Wohnen neben einem Ziegenbock?: Pechgrabener Nachbarschaftsstreit Thema im Gemeinderat

Der Streit um den inzwischen berühmten Ziegenbock in Pechgraben bei Neudrossenfeld geht weiter. Während das Landratsamt noch entscheiden muss, sowohl zu der geplanten Tierhaltung als auch zu einem Hofladen, soll im Gemeinderat heute Abend eine Grundsatzentscheidung fallen, jedenfalls wenn es nach der FuG geht,  der Fraktion von ‚Für unsere Gemeinde‘.
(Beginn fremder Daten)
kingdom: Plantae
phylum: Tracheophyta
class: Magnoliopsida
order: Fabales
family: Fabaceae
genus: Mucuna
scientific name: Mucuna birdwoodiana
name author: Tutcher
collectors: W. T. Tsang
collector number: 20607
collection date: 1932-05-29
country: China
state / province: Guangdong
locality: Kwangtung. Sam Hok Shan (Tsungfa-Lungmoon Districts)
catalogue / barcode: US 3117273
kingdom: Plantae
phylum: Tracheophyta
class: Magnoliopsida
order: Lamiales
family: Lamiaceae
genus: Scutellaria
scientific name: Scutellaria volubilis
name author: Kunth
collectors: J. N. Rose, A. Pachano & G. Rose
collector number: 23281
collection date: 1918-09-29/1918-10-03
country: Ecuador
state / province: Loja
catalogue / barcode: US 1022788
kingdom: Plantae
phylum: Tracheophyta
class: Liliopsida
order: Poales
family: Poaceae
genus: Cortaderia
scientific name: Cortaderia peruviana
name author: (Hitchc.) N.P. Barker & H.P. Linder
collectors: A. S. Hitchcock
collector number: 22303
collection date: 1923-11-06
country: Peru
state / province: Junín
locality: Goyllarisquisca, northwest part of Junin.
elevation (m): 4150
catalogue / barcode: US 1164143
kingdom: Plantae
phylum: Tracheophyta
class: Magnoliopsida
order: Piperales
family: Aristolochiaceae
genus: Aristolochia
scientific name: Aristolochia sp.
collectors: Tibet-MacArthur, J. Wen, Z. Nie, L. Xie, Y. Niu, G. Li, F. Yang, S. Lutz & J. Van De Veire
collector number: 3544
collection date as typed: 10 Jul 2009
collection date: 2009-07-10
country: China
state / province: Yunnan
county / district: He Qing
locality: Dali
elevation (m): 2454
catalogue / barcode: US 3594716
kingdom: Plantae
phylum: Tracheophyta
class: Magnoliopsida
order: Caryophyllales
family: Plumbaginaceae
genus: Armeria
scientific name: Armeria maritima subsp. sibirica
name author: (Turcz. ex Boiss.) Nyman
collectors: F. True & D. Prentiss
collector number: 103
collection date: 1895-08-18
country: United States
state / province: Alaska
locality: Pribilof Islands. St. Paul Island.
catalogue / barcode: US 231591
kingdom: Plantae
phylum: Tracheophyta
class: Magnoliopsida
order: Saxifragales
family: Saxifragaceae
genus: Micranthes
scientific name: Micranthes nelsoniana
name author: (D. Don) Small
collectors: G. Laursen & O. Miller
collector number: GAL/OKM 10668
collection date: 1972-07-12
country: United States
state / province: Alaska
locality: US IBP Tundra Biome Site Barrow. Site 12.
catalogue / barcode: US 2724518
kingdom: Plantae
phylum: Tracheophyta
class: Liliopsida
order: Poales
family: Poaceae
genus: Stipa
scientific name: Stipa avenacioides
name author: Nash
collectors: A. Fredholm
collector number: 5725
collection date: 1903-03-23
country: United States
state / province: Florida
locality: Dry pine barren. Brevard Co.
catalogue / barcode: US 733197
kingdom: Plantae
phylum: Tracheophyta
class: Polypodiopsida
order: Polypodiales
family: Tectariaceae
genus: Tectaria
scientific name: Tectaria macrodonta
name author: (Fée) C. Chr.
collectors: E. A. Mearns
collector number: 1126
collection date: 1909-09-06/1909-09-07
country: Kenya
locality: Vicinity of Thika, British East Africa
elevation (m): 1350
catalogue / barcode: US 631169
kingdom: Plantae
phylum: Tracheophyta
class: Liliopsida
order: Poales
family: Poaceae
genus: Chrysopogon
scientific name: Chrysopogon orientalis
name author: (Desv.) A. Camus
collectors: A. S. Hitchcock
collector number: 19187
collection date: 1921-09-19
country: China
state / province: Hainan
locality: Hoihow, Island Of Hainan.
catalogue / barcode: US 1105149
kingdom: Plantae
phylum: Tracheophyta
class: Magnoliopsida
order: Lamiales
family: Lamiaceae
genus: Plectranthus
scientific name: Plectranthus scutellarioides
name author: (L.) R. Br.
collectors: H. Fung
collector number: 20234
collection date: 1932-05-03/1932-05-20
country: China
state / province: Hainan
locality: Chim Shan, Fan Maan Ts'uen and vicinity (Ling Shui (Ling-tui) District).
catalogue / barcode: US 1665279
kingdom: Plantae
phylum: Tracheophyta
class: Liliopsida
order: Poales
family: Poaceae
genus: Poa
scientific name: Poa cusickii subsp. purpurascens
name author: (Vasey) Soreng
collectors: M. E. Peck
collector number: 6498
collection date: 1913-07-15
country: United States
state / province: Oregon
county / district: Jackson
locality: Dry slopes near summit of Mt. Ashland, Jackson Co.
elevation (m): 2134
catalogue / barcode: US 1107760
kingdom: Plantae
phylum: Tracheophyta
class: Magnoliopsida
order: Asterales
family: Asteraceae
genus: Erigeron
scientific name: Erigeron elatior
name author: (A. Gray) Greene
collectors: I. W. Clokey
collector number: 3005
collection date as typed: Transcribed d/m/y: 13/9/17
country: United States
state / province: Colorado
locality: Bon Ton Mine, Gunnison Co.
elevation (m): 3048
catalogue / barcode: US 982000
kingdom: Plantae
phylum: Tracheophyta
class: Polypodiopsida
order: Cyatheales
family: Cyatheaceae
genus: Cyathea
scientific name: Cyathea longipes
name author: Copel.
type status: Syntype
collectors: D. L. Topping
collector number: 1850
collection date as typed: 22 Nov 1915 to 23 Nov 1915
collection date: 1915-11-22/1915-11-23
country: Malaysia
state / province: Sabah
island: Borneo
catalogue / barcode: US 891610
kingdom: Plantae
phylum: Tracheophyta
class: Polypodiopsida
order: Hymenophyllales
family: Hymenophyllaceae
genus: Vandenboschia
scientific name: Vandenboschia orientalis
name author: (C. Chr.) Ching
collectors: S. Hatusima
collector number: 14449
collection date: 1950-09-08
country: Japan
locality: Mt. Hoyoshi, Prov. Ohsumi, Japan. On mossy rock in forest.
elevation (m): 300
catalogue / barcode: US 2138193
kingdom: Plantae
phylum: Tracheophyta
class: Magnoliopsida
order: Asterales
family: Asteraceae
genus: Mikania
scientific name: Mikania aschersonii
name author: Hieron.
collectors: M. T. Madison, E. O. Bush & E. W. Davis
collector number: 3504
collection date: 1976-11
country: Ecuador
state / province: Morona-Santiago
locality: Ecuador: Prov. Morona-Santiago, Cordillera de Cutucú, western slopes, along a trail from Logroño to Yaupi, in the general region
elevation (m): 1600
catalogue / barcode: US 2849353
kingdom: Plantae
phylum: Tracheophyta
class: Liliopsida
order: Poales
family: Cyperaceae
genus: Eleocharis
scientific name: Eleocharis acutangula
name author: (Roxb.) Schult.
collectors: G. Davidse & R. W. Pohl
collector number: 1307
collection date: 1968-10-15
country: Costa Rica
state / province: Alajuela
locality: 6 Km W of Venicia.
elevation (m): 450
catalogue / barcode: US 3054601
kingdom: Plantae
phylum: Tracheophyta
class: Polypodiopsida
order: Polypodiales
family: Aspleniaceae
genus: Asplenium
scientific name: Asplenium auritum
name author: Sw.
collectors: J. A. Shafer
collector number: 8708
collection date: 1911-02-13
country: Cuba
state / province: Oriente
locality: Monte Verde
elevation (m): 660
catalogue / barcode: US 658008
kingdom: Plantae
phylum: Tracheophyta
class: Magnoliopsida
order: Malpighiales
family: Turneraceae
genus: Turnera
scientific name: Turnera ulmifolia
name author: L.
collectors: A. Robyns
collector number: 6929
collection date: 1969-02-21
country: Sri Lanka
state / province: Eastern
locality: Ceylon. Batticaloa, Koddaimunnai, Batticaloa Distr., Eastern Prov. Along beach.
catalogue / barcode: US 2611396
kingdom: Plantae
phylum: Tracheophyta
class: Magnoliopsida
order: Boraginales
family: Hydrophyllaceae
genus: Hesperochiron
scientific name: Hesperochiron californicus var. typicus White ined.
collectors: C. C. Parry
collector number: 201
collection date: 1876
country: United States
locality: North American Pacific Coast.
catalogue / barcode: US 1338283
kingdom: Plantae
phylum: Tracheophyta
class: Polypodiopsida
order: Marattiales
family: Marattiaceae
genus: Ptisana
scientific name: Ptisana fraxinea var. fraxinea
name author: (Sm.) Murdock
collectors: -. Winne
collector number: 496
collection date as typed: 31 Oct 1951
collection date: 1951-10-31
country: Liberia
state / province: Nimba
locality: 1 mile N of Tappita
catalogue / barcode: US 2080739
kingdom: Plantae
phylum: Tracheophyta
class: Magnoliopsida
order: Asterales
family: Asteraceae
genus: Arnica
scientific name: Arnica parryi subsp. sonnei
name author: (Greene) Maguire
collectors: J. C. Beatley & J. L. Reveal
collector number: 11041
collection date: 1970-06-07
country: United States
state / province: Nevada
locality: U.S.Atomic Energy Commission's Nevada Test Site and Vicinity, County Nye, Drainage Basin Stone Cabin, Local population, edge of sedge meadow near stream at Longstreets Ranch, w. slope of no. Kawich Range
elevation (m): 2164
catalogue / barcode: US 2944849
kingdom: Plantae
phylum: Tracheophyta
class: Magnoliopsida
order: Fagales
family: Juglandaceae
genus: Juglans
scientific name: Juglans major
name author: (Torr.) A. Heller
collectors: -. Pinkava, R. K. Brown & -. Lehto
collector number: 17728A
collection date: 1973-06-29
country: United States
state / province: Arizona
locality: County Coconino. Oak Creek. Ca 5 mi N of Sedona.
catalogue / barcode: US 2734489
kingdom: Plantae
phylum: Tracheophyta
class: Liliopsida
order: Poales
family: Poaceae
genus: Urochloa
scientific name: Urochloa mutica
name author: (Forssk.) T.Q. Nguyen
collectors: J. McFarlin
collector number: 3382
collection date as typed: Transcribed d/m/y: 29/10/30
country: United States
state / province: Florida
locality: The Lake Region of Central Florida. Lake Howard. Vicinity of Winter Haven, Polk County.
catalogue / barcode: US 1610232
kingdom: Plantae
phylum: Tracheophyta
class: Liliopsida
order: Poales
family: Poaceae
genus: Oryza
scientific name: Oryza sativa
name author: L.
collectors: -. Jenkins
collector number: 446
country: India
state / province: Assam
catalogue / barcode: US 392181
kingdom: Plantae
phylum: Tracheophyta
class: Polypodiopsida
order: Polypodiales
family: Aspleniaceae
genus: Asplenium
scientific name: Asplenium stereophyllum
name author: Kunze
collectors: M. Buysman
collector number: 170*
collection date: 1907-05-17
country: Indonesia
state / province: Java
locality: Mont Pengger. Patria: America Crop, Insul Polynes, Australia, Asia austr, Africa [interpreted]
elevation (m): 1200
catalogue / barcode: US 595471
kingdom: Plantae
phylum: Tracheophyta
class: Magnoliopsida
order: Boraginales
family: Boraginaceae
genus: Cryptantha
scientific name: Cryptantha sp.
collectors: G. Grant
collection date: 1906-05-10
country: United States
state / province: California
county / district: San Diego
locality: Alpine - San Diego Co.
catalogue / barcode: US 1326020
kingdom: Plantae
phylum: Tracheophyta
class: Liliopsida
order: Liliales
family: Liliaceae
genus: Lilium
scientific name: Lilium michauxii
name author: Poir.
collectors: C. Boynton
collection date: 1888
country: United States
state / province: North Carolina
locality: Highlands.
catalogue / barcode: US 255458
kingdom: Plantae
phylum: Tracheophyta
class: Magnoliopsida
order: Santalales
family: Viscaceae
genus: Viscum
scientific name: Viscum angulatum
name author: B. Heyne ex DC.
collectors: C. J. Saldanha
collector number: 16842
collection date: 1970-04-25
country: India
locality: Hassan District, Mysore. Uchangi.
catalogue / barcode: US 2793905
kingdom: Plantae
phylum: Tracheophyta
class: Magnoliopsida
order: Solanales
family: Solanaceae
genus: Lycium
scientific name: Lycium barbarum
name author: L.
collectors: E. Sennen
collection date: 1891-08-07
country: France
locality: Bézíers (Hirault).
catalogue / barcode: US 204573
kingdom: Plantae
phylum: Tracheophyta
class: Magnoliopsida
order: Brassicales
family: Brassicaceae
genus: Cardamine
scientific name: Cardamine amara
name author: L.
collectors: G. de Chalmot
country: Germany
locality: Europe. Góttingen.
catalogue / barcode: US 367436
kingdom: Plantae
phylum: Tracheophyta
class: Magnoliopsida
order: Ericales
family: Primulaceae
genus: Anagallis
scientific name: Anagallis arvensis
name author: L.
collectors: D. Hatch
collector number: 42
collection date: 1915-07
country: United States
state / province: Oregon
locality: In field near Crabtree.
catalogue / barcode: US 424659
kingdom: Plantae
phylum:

Die FuG-Fraktion will mit einem Antrag Rechtssicherheit in der Gemeinde schaffen, sagt Vorsitzender Björn Sommerer in der Bayerischen Rundschau. Ihm geht es um den Dorfcharakter von Pechgraben, den er genau definiert haben will. Dieser Dorfcharakter werden mit dem Streit um den Ziegenbock infrage gestellt, deshalb sieht die FuG in Neudrossenfeld die Gemeinde in der Pflicht.

Pechgraben solle seinen ländlichen und damit auch landwirtschaftlichen Charakter behalten, die Gemeinde dürfte die Entscheidung über den Ziegenbock, dessen starker Geruch die Nachbarn stört, nicht allein dem Landratsamt zuschieben. Pechgraben, so Sommerer, solle ein Gemisch bleiben aus Wohngebiet, Autowerkstatt, landwirtschaftlicher Nutzung oder auch Maschinenbauer. Deshalb solle die Gemeinde den Bebauungsplan entsprechend aktualisieren.